Severio was a billing supervisor at Louisiana Spine & Sports, and worked for Clark. According to admissions made as part of her guilty plea, from approximately June 2005 through March 2015, Severio conspired with Clark to submit fraudulent claims to Medicare and other health care insurers. Specifically, Severio admitted that she knowingly and willfully submitted fraudulent claims indicating that minor surgical procedures performed by Clark occurred on days subsequent to office visits, when in fact the office visits and procedures took place on the same day. Severio admitted that this practice was done to defraud health care insurers.

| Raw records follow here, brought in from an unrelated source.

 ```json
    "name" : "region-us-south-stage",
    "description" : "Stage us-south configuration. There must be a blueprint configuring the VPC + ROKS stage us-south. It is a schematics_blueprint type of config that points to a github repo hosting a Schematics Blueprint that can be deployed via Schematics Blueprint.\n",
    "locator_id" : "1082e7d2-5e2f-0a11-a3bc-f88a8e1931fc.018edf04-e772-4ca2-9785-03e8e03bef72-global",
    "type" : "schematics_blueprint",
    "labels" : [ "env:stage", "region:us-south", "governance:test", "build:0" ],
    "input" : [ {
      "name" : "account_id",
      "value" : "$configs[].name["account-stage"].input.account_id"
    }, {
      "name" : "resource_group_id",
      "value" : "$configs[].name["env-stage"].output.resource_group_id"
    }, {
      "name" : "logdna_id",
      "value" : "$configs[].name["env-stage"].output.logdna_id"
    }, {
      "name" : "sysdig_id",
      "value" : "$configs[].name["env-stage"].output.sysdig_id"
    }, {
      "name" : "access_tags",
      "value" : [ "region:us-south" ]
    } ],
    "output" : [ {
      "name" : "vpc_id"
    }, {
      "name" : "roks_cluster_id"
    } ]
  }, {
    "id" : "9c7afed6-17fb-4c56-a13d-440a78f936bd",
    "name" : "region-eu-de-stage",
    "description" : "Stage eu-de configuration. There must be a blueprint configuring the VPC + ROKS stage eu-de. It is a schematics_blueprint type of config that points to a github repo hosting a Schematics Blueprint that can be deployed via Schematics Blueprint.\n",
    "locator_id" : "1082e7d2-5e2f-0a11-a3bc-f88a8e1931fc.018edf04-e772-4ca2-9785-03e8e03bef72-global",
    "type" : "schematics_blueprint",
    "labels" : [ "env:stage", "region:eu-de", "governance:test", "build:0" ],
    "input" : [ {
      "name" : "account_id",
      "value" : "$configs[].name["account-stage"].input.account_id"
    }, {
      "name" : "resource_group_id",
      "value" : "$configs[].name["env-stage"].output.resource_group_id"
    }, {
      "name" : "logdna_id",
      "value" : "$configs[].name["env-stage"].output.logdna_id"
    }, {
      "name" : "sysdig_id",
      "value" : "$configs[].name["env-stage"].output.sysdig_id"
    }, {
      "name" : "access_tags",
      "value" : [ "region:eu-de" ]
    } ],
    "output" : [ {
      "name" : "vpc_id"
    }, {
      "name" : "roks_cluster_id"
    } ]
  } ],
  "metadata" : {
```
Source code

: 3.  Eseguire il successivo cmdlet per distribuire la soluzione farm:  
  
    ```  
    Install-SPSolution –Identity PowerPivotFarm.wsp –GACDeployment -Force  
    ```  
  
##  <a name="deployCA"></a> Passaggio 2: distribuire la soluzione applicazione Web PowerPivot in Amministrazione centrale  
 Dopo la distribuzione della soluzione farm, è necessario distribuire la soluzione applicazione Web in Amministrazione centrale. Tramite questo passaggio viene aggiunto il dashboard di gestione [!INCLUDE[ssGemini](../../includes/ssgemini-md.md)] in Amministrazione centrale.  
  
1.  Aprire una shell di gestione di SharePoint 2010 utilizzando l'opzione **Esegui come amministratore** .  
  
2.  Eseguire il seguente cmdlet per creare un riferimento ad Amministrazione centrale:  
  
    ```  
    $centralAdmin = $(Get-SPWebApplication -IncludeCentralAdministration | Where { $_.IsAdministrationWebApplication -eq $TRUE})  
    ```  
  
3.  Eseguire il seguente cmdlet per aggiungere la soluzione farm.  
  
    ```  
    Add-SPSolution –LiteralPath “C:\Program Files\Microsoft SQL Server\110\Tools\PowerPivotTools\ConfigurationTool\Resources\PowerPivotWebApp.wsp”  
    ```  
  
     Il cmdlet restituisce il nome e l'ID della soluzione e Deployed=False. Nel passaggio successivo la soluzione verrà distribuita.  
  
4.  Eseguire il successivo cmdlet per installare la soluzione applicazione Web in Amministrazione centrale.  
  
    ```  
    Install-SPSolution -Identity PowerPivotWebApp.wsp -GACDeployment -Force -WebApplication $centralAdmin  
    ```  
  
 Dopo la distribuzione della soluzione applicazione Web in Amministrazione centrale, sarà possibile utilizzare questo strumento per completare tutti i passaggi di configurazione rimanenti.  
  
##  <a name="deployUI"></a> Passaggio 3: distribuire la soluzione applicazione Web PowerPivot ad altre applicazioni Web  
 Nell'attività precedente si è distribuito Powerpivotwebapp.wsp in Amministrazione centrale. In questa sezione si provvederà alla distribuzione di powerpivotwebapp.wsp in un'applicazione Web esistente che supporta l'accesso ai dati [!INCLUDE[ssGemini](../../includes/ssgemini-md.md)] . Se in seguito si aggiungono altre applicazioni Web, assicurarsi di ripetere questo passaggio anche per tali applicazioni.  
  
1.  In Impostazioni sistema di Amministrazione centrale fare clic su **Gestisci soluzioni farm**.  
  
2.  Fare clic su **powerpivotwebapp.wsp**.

In another case involving Louisiana Spine & Sports, on Nov. 20, 2018, Gray Wesley Barrow M.D., a co-owner of Louisiana Spine & Sports, pleaded guilty to a scheme to receive approximately $336,000 in illegal health care kickback payments. Barrow is scheduled to be sentenced on March 1. In addition, Christopher William Armstrong, a former physician’s assistant at Louisiana Spine & Sports, pleaded guilty on Nov. 27, 2018 for his role in a scheme to unlawfully distribute thousands of oxycodone pills. Armstrong is scheduled to be sentenced on April 16.
The case was investigated by HHS-OIG and the FBI. Assistant Chief Dustin M. Davis and Trial Attorney Justin M. Woodard of the Criminal Division’s Fraud Section and Assistant U.S. Attorney Elizabeth E. White of the Middle District of Louisiana are prosecuting the case.
The Criminal Division’s Fraud Section leads the Medicare Fraud Strike Force. Since its inception in March 2007, the Medicare Fraud Strike Force, which maintains 14 strike forces operating in 23 districts, has charged nearly 4,000 defendants who have collectively billed the Medicare program for more than $14 billion.